INSOLVENCY AND BANKRUPTCY LAWS UNIT II
Corporate insolvency can be a daunting process, both for affected companies and their creditors. Understanding the corporate insolvency resolution process (CIRP) is crucial for stakeholders involved in business operations. The following sections will break down the various elements of the CIRP, including initiation, timelines, fast track processes, procedures, and liquidation.

Corporate insolvency can be a daunting process, both for affected companies and their creditors. Understanding the corporate insolvency resolution process (CIRP) is crucial for stakeholders involved in business operations. The following sections will break down the various elements of the CIRP, including initiation, timelines, fast track processes, procedures, and liquidation.
Persons Who May Initiate the Process (Sec. 6 to 11)
The initiation of the Corporate Insolvency Resolution Process can be undertaken by various parties as per the provisions outlined in Sections 6 to 11 of the Insolvency and Bankruptcy Code (IBC).
One of the primary entities that can initiate the CIRP is the corporate debtor itself. This affords companies the opportunity to take proactive measures to address their financial distress before it escalates beyond management’s control.

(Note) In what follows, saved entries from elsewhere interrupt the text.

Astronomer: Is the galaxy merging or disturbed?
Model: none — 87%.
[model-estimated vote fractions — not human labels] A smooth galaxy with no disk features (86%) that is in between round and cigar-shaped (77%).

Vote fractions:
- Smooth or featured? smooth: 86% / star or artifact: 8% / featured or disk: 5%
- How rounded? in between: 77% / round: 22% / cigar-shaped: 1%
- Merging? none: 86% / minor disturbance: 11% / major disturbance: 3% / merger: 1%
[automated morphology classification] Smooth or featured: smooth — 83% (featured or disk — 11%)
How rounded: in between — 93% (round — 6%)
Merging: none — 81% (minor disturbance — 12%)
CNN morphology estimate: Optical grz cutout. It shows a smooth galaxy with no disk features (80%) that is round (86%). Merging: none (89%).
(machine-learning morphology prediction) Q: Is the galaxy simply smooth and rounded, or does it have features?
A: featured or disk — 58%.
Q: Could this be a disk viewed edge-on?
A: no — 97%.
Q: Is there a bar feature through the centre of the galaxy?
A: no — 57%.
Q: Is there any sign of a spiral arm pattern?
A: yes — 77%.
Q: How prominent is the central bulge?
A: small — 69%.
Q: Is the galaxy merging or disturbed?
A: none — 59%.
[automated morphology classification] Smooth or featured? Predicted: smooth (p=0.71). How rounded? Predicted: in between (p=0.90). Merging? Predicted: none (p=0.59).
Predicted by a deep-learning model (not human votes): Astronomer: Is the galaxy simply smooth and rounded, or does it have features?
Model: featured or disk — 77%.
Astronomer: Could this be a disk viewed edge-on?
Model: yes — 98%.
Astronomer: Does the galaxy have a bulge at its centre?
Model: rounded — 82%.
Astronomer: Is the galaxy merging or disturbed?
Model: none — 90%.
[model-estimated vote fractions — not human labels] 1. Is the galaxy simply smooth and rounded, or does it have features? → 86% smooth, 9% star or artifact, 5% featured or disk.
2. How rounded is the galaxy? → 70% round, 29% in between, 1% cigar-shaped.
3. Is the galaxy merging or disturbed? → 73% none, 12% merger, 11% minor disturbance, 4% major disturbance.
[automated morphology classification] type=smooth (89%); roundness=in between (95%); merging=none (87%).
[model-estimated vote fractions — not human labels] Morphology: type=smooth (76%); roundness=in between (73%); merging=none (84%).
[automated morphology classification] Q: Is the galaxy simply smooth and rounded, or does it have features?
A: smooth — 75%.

Creditors are also pivotal in this process, as they can file for the CIRP when they believe that the corporate debtor is unable to pay its dues. Secured creditors, such as banks or individuals who hold collateral against loans, and operational creditors, who provide goods or services without immediate payment, have distinct rights and obligations when initiating the CIRP.
Additionally, the corporate debtor's shareholders or partners can initiate the process under specific conditions. Such provisions are essential in ensuring that all relevant parties can seek resolution for their financial grievances.